GG4302 Data Science in Society and Space

Academic year

2025 to 2026 Semester 1

Key module information

SCOTCAT credits

30

The Scottish Credit Accumulation and Transfer (SCOTCAT) system allows credits gained in Scotland to be transferred between institutions. The number of credits associated with a module gives an indication of the amount of learning effort required by the learner. European Credit Transfer System (ECTS) credits are half the value of SCOTCAT credits.

SCQF level

SCQF level 10

The Scottish Credit and Qualifications Framework (SCQF) provides an indication of the complexity of award qualifications and associated learning and operates on an ascending numeric scale from Levels 1-12 with SCQF Level 10 equating to a Scottish undergraduate Honours degree.

Planned timetable

Fri 11am-2pm (practical) Wed 12-1

This information is given as indicative. Timetable may change at short notice depending on room availability.

Module coordinator

Dr C C Liu

Dr C C Liu
This information is given as indicative. Staff involved in a module may change at short notice depending on availability and circumstances.

Module Staff

Dr Chia Liu

This information is given as indicative. Staff involved in a module may change at short notice depending on availability and circumstances.

Module description

Important questions related to social inequalities, health, and sustainability can often be addressed using existing data. This module focuses on developing quantitative skills by identifying appropriate methods using social statistics, and then interpreting, presenting, and analysing the data. Designed specifically for social scientists, the module equips students with the tools to effectively apply quantitative techniques and data visualisation to answer pressing social issues and communicate their findings through critical interpretation. This module is designed for students ready to engage in real-world applications of data analysis, with relevance to academia, industry, and beyond.

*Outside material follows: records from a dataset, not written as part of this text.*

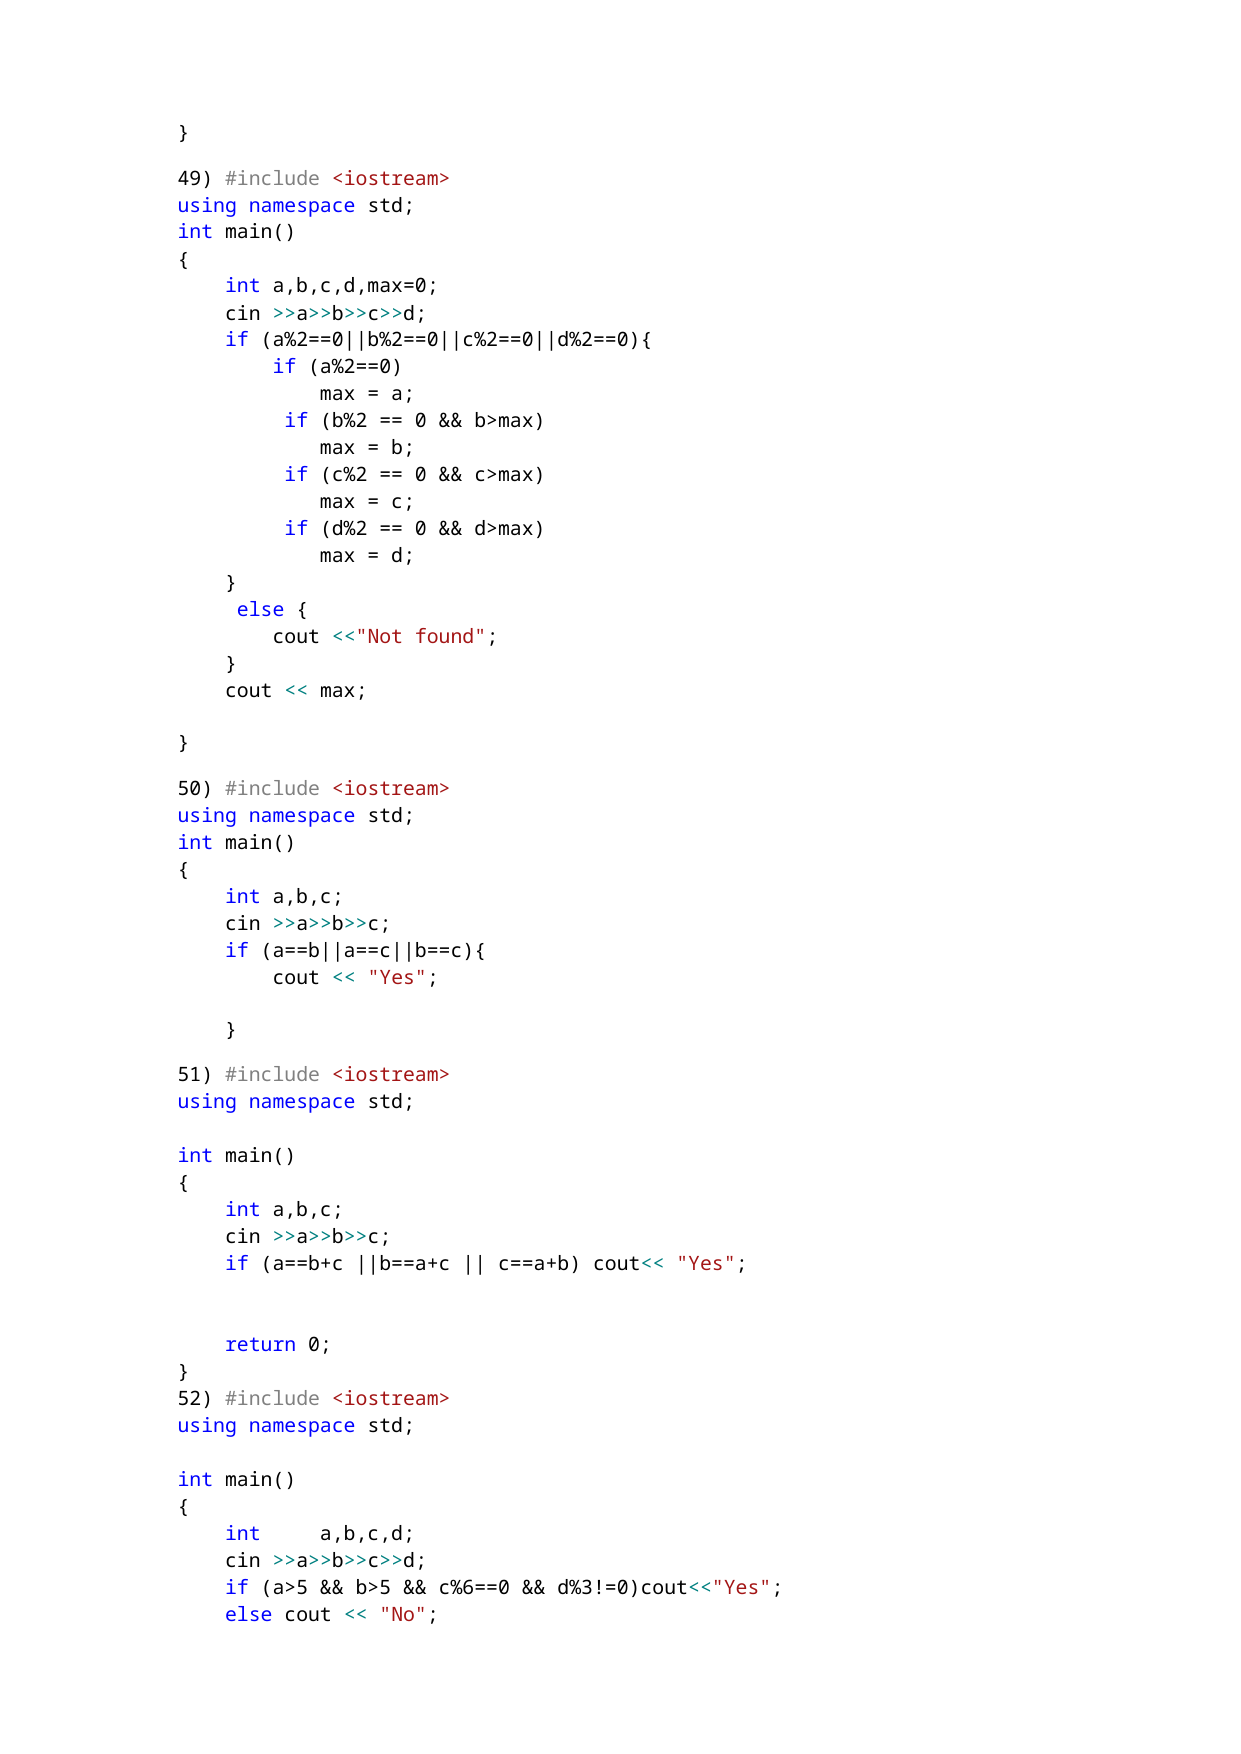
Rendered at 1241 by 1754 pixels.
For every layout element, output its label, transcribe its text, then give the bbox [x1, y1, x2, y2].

text if (d%2 == 0 && d>max) [177, 514, 1152, 542]
text if (c%2 == 0 && c>max) [177, 461, 1152, 488]
text return 0; [177, 1331, 1152, 1357]
text { [177, 1169, 1152, 1196]
text } [177, 568, 1152, 596]
text int a,b,c,d; [177, 1519, 1152, 1546]
text int a,b,c; [177, 882, 1152, 909]
text int main() [177, 1142, 1152, 1169]
text } [177, 649, 1152, 676]
text } [177, 728, 1152, 755]
text cin >>a>>b>>c; [177, 1223, 1152, 1249]
text int main() [177, 1465, 1152, 1492]
text if (b%2 == 0 && b>max) [177, 407, 1152, 434]
text cin >>a>>b>>c>>d; [177, 1546, 1152, 1573]
text { [177, 1492, 1152, 1519]
text { [177, 245, 1152, 272]
text int a,b,c; [177, 1196, 1152, 1223]
text if (a%2==0) [177, 353, 1152, 380]
text cout << max; [177, 676, 1152, 703]
text using namespace std; [177, 1411, 1152, 1438]
text 50) #include <iostream> [177, 774, 1152, 801]
text 51) #include <iostream> [177, 1061, 1152, 1088]
text } [177, 118, 1152, 145]
text else { [177, 596, 1152, 622]
text cout << "Yes"; [177, 963, 1152, 990]
text using namespace std; [177, 191, 1152, 218]
text max = d; [177, 542, 1152, 568]
text int a,b,c,d,max=0; [177, 272, 1152, 299]
text max = b; [177, 434, 1152, 461]
text 52) #include <iostream> [177, 1384, 1152, 1411]
text cin >>a>>b>>c>>d; [177, 299, 1152, 326]
text int main() [177, 218, 1152, 245]
text } [177, 1015, 1152, 1042]
text 49) #include <iostream> [177, 164, 1152, 191]
text if (a>5 && b>5 && c%6==0 && d%3!=0)cout<<"Yes"; [177, 1573, 1152, 1600]
text cin >>a>>b>>c; [177, 909, 1152, 936]
text int main() [177, 828, 1152, 855]
text max = a; [177, 380, 1152, 407]
text else cout << "No"; [177, 1600, 1152, 1627]
text cout <<"Not found"; [177, 622, 1152, 649]
text using namespace std; [177, 1088, 1152, 1115]
text { [177, 855, 1152, 882]
text if (a%2==0||b%2==0||c%2==0||d%2==0){ [177, 326, 1152, 353]
text } [177, 1357, 1152, 1384]
text using namespace std; [177, 801, 1152, 828]
text if (a==b+c ||b==a+c || c==a+b) cout<< "Yes"; [177, 1249, 1152, 1277]
text if (a==b||a==c||b==c){ [177, 936, 1152, 963]
text max = c; [177, 488, 1152, 514]
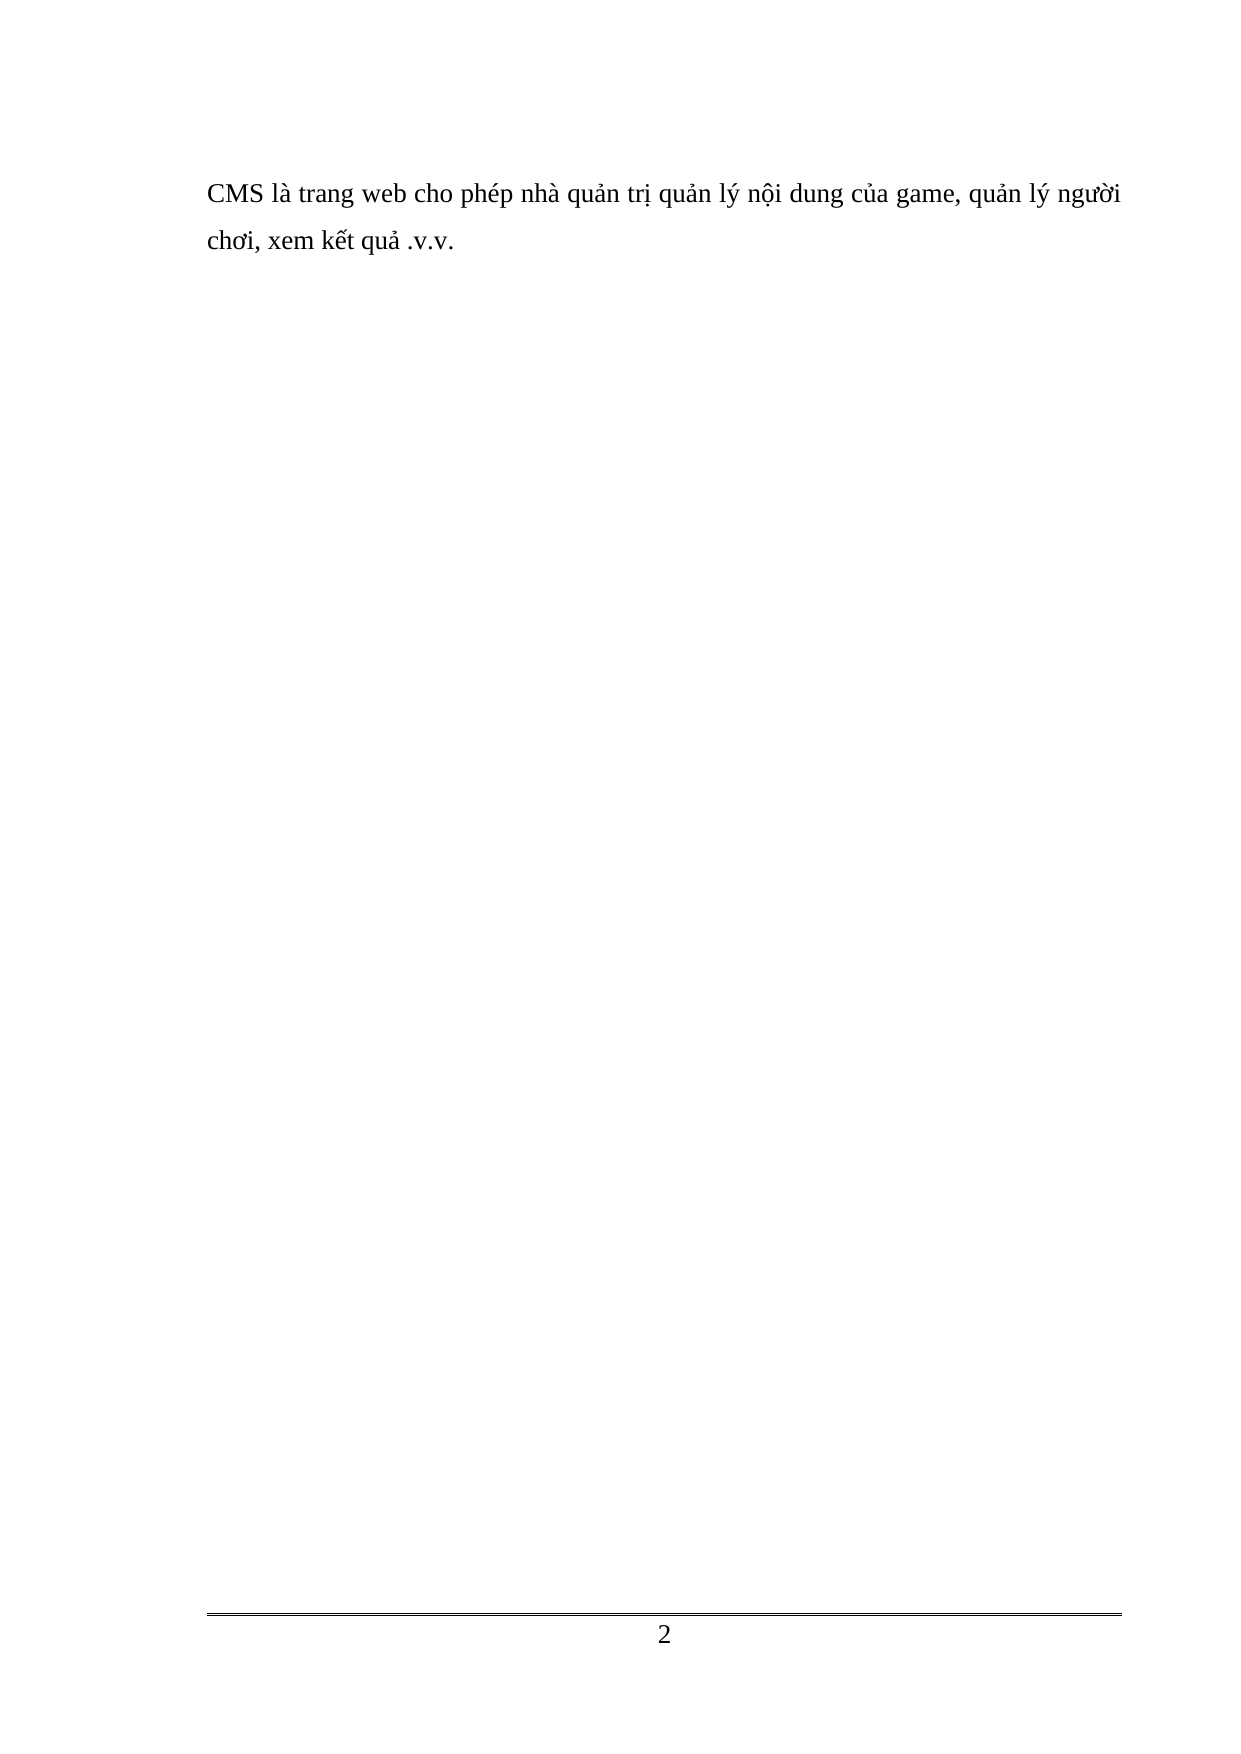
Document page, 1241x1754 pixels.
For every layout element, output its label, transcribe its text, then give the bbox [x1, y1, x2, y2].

text CMS là trang web cho phép nhà quản trị quản lý nội dung của game, quản lý người chơi, xem kết quả .v.v. [207, 177, 1122, 255]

Relationship to other modules

Pre-requisites

BEFORE TAKING THIS MODULE YOU MUST PASS GG3206

Anti-requisites

YOU CANNOT TAKE THIS MODULE IF YOU PASS GG4223 OR TAKE GG4223

Assessment pattern

100% coursework

Re-assessment

100% coursework

Learning and teaching methods and delivery

Weekly contact

1-hour lecture + 1-hour seminar+ 3 hour practical (per 7 weeks)

Scheduled learning hours

40

The number of compulsory student:staff contact hours over the period of the module.

Guided independent study hours

265

The number of hours that students are expected to invest in independent study over the period of the module.

Intended learning outcomes

  • Demonstrate an understanding of the core quantitative research methodologies and a critical awareness of their strengths and weaknesses.
  • Interpret the results from these main quantitative modelling techniques.
  • Demonstrate critical understanding and practical research experience of a specific policy/ research area.
  • Use R to carry out multivariate modelling for a range of different outcomes
  • Demonstrate experience in working with multiple data sources and in the process of data preparation and cleaning.
  • Present quantitative research information in a variety of formats.